# Brief:
Below are records with pictures. Transcribe exactly, and only, the lines from the line with "offer personalization and simplicity—so you" to the line with "Related Articles", both ends included, but not the pictures.

Top of Input material

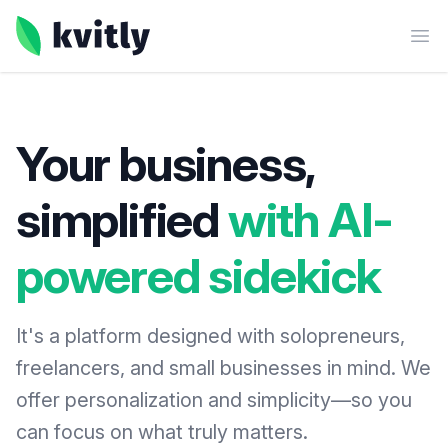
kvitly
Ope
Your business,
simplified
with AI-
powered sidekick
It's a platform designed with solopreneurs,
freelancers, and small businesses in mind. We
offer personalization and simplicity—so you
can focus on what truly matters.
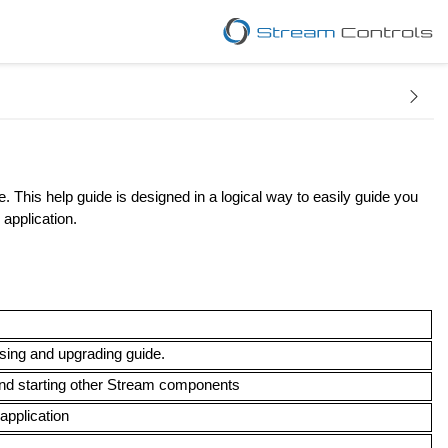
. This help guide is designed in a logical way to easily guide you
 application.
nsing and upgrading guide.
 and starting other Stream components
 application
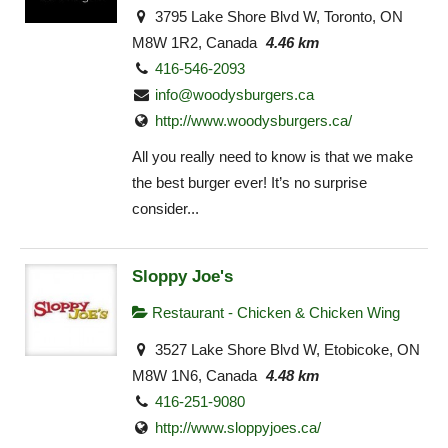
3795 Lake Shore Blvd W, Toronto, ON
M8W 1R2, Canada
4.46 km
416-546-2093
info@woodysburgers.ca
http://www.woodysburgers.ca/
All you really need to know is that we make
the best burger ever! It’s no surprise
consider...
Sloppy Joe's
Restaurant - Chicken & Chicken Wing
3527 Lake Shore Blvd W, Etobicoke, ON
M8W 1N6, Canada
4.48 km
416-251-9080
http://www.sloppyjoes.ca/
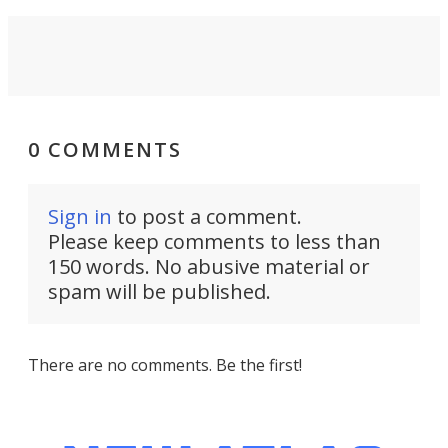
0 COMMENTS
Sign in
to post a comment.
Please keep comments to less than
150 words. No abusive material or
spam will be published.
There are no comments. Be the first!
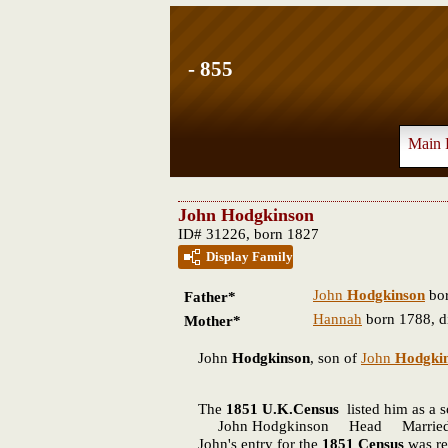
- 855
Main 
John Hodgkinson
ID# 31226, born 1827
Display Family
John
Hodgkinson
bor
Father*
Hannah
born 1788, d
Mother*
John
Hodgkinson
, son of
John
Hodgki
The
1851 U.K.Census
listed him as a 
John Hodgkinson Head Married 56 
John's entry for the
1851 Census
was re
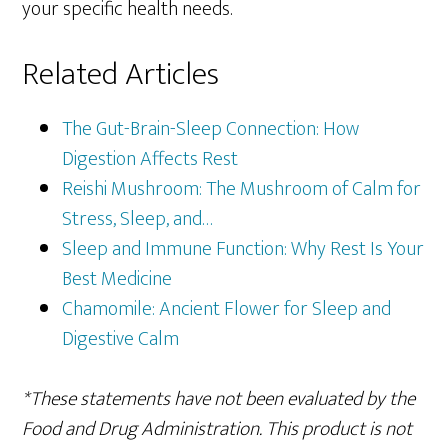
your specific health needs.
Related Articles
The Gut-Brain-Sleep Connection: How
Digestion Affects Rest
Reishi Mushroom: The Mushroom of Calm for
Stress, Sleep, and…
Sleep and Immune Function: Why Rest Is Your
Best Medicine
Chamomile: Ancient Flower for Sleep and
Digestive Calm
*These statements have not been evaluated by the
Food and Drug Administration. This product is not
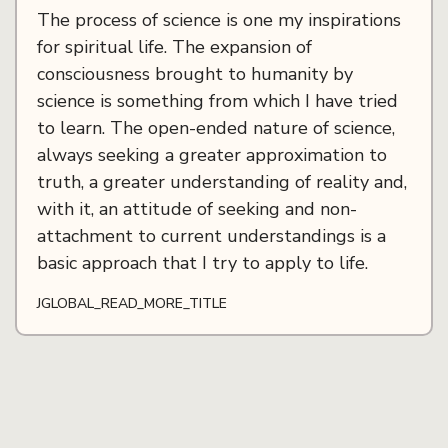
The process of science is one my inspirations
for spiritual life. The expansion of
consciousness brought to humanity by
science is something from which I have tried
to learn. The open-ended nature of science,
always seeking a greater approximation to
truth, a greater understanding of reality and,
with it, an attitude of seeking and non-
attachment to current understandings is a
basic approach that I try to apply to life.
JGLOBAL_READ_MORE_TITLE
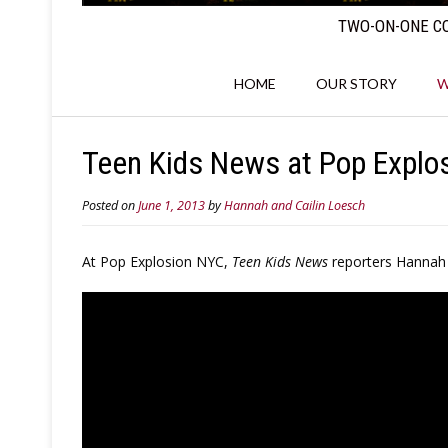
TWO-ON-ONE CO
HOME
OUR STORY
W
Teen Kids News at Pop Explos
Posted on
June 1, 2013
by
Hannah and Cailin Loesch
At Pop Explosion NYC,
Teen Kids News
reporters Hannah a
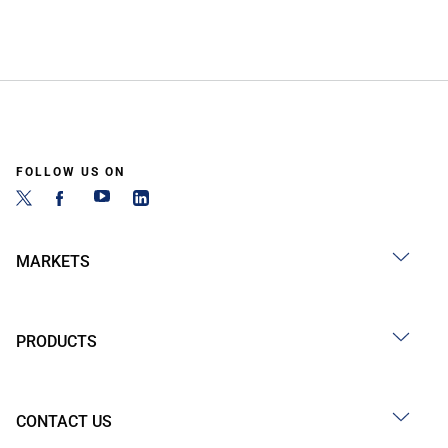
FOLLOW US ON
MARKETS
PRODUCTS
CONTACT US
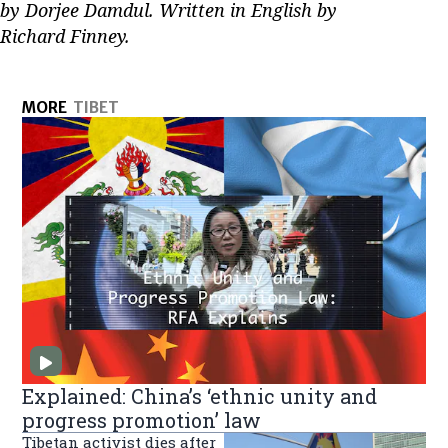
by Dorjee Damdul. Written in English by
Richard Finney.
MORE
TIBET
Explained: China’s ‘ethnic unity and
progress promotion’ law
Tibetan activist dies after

Bottom of Input material
Top of Input material

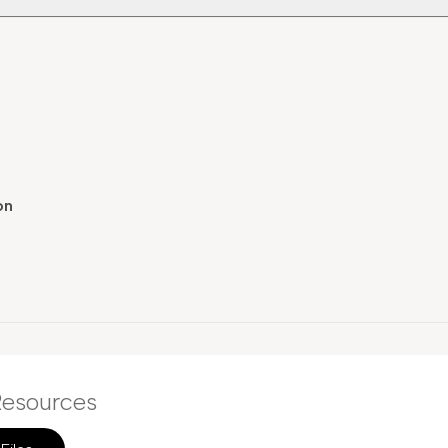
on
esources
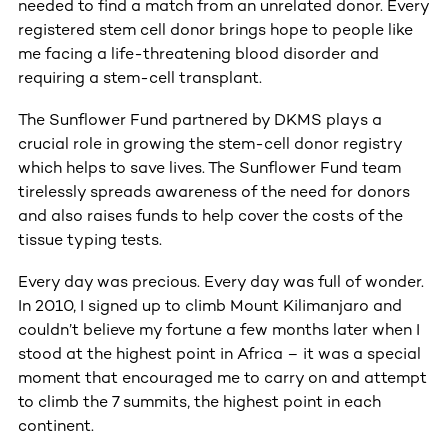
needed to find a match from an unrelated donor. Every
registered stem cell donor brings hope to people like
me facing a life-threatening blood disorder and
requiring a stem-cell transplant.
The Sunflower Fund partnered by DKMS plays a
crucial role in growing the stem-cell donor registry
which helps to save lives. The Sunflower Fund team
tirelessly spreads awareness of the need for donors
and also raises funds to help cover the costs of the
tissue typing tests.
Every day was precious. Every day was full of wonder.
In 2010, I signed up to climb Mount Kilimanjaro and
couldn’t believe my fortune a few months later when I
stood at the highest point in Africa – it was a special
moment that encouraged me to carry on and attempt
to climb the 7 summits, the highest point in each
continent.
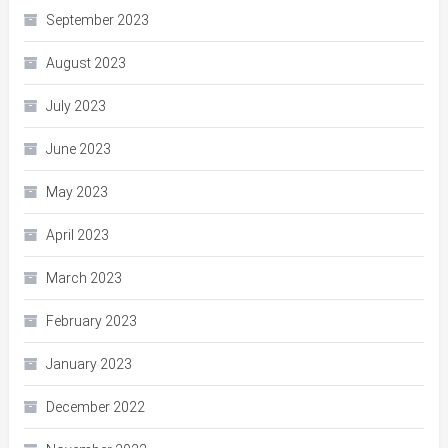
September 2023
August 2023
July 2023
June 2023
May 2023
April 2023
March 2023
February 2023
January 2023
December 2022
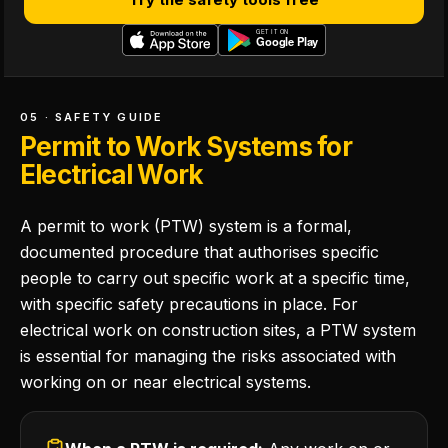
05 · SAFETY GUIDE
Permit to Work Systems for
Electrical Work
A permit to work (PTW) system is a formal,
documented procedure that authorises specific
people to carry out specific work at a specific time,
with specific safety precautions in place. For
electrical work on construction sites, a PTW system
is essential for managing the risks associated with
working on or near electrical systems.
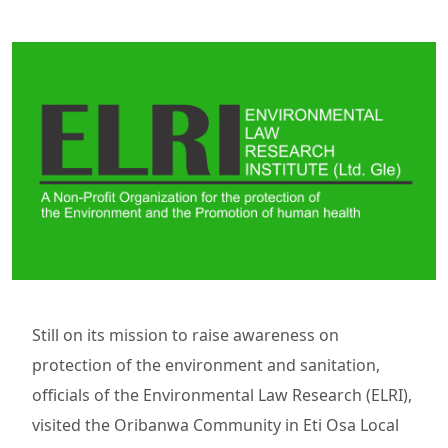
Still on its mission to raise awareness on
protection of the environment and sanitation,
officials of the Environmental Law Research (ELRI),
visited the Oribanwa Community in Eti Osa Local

Bottom of Input material
Top of Input material

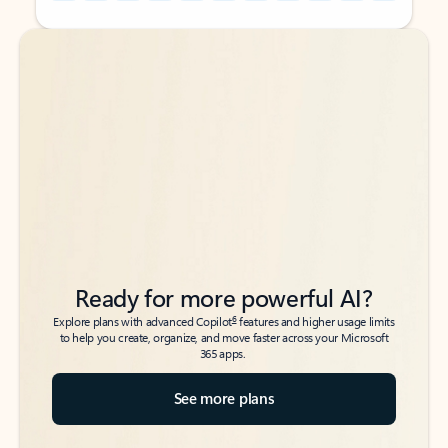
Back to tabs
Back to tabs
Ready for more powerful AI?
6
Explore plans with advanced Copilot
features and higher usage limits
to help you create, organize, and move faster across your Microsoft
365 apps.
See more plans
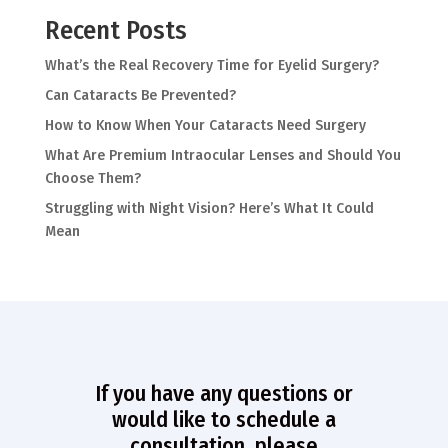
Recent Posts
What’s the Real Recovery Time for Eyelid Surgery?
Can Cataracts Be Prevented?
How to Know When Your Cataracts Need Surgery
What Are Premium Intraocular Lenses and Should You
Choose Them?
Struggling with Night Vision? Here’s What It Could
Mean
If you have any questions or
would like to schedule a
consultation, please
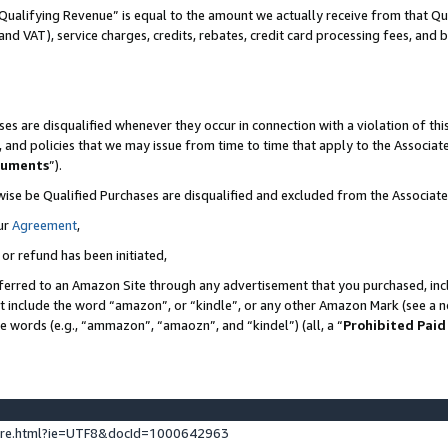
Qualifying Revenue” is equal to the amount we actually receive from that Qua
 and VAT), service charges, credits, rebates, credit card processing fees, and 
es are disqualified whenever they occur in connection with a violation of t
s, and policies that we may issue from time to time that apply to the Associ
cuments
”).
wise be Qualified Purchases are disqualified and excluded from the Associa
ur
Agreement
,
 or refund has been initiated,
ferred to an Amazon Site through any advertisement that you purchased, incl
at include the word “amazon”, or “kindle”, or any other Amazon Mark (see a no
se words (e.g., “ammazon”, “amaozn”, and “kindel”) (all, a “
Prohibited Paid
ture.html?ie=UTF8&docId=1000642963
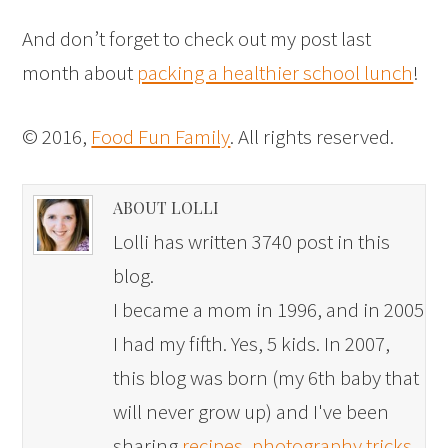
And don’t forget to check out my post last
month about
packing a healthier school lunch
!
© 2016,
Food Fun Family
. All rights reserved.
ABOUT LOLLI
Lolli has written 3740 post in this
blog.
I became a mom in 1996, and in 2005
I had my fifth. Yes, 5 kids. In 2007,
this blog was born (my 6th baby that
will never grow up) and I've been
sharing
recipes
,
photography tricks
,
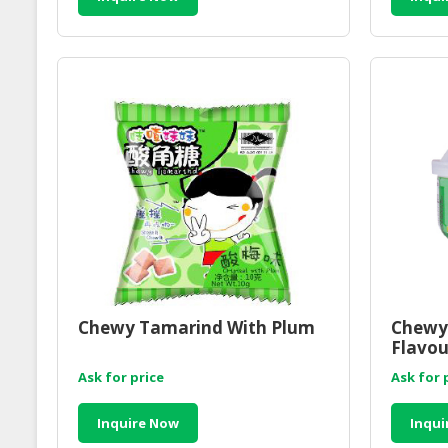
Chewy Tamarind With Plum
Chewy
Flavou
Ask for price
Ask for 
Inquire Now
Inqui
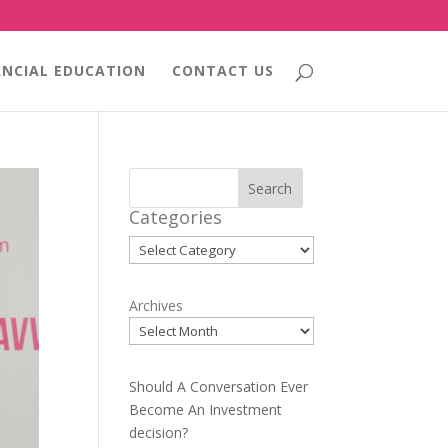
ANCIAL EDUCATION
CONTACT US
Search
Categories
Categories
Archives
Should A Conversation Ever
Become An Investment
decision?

Bottom of Input material

# Written reply:
offer personalization and simplicity—so you
can focus on what truly matters.
. This help guide is designed in a logical way to easily guide you
 application.
nsing and upgrading guide.
 and starting other Stream components
 application
3795 Lake Shore Blvd W, Toronto, ON
M8W 1R2, Canada
4.46 km
416-546-2093
info@woodysburgers.ca
http://www.woodysburgers.ca/
All you really need to know is that we make
the best burger ever! It’s no surprise
consider...
Sloppy Joe's
Restaurant - Chicken & Chicken Wing
3527 Lake Shore Blvd W, Etobicoke, ON
M8W 1N6, Canada
4.48 km
416-251-9080
http://www.sloppyjoes.ca/
0 COMMENTS
Sign in
to post a comment.
Please keep comments to less than
150 words. No abusive material or
spam will be published.
There are no comments. Be the first!
- 855
Main 
John Hodgkinson
ID# 31226, born 1827
Display Family
John
Hodgkinson
bor
Father*
Hannah
born 1788, d
Mother*
John
Hodgkinson
, son of
John
Hodgki
The
1851 U.K.Census
listed him as a 
John Hodgkinson Head Married 56 
John's entry for the
1851 Census
was re
your specific health needs.
Related Articles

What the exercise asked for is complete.